Restoring soil health is critical to reducing runoff from farms that pollutes streams and wetlands and causes flooding downstream. The League supports federal, state, and local programs that help farmers and ranchers regenerate the health of their soils.
Symposium attendees were treated to informative presentations by Frederick Kirschenmann, a North Dakota farmer and Distinguished Fellow for the Leopold Center of Sustainable Agriculture; innovative West Union farmer Loren Steinlage; first-generation North Carolina farmer Russell Hedrick; and world-renowned soil scientist and leader in the soil health movement Dr. Kris Nichols. Covering topics from soil microbiology to innovative ways to integrate cover crops into conventional farm operations, the symposium brought home the potential for regenerating soil health to address water quality, climate change, and flooding while earning farmers a better living.
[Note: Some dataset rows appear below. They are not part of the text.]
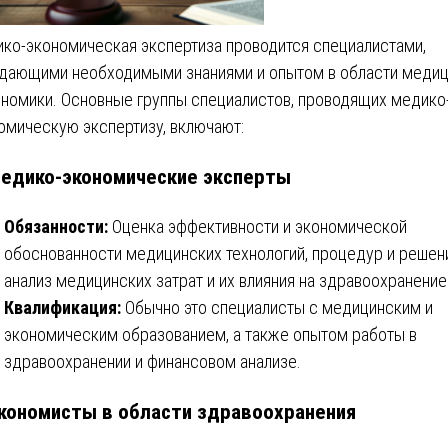
ко-экономическая экспертиза проводится специалистами,
дающими необходимыми знаниями и опытом в области меди
ономики. Основные группы специалистов, проводящих медико
омическую экспертизу, включают:
Медико-экономические эксперты
Обязанности:
Оценка эффективности и экономической
обоснованности медицинских технологий, процедур и решен
анализ медицинских затрат и их влияния на здравоохранение
Квалификация:
Обычно это специалисты с медицинским и
экономическим образованием, а также опытом работы в
здравоохранении и финансовом анализе.
Экономисты в области здравоохранения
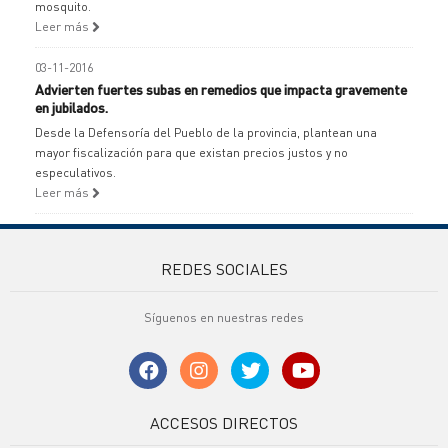
mosquito.
Leer más
03-11-2016
Advierten fuertes subas en remedios que impacta gravemente
en jubilados.
Desde la Defensoría del Pueblo de la provincia, plantean una
mayor fiscalización para que existan precios justos y no
especulativos.
Leer más
REDES SOCIALES
Síguenos en nuestras redes
ACCESOS DIRECTOS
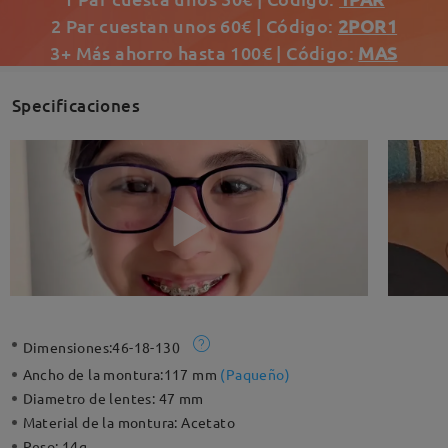
2 Par cuestan unos 60€ | Código:
2POR1
3+ Más ahorro hasta 100€ | Código:
MAS
Specificaciones
Dimensiones:
46-18-130
Ancho de la montura:
117 mm
(
Paqueño
)
Diametro de lentes:
47 mm
Material de la montura:
Acetato
Peso:
14g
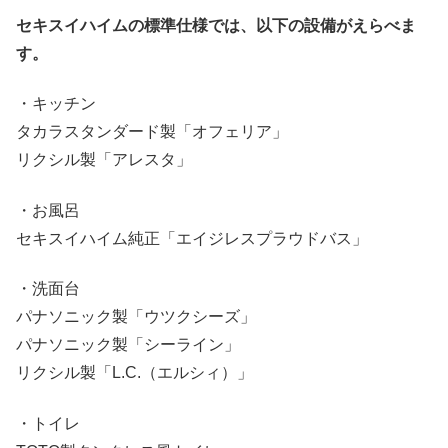
セキスイハイムの標準仕様では、以下の設備がえらべま
す。
・キッチン
タカラスタンダード製「オフェリア」
リクシル製「アレスタ」
・お風呂
セキスイハイム純正「エイジレスプラウドバス」
・洗面台
パナソニック製「ウツクシーズ」
パナソニック製「シーライン」
リクシル製「L.C.（エルシィ）」
・トイレ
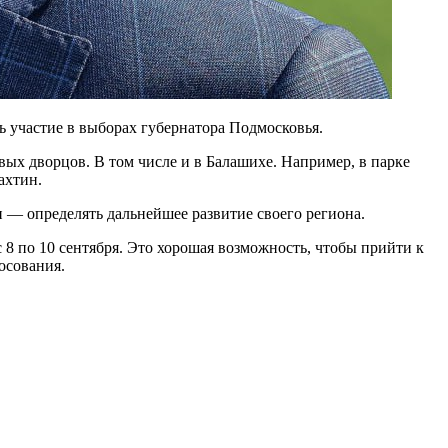
 участие в выборах губернатора Подмосковья.
ых дворцов. В том числе и в Балашихе. Например, в парке
ахтин.
 — определять дальнейшее развитие своего региона.
 8 по 10 сентября. Это хорошая возможность, чтобы прийти к
осования.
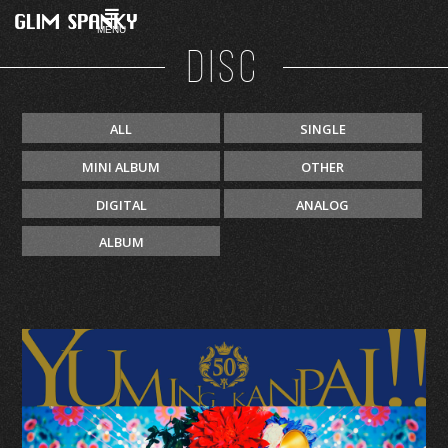
MENU
DISC
ALL
SINGLE
MINI ALBUM
OTHER
DIGITAL
ANALOG
ALBUM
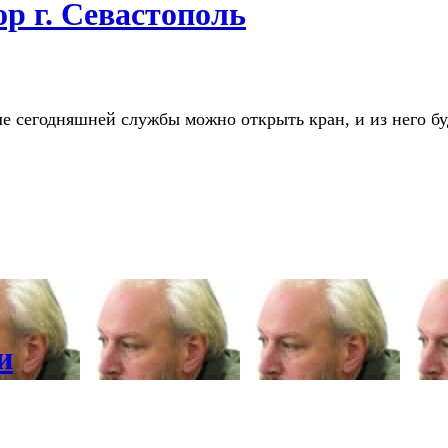
р г. Севастополь
ле сегодняшней службы можно открыть кран, и из него бу
и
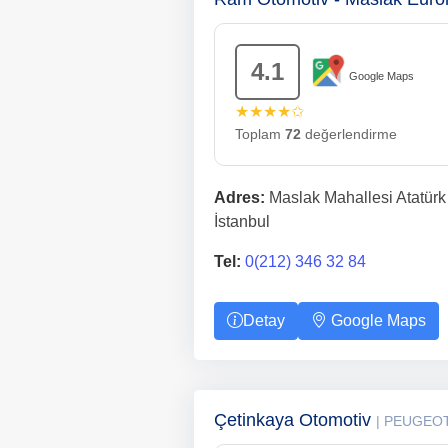
4.1
Google Maps
★★★★✩
Toplam
72
değerlendirme
Adres:
Maslak Mahallesi Atatürk
İstanbul
Tel:
0(212) 346 32 84
Detay
Google Maps
Çetinkaya Otomotiv
| PEUGEO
Linking the effects of intense industrialized agriculture with public health, Dr. Nichols pointed out that growing rates of obesity and diabetes in America are partly due to corn hybrids engineered to produce much higher yields, which only can happen if the plant is producing more sugar. With the substitution of high fructose corn syrup in lieu of traditional cane sugar in much of our processed food, Americans are getting much more sugar than they need.
On the topic of monoculture crops versus diversity, Dr. Nichols offered this gem: “We have the best soil in the world [for growing food] and we’re growing low-grade feed stock and industrial products.”
Farmer Russell Hedrick got everyone’s attention with a short video that showed him planting soybeans through a grass cover crop that was taller than his tractor. He told attendees that “the biggest ag export in the U.S. is soil” – enough soil to fill a 117-mile-long train every year runs off U.S. farms.
It was an informative day for attendees and the League was pleased to co-sponsor this important conference. We hope to be involved in similar events in the future.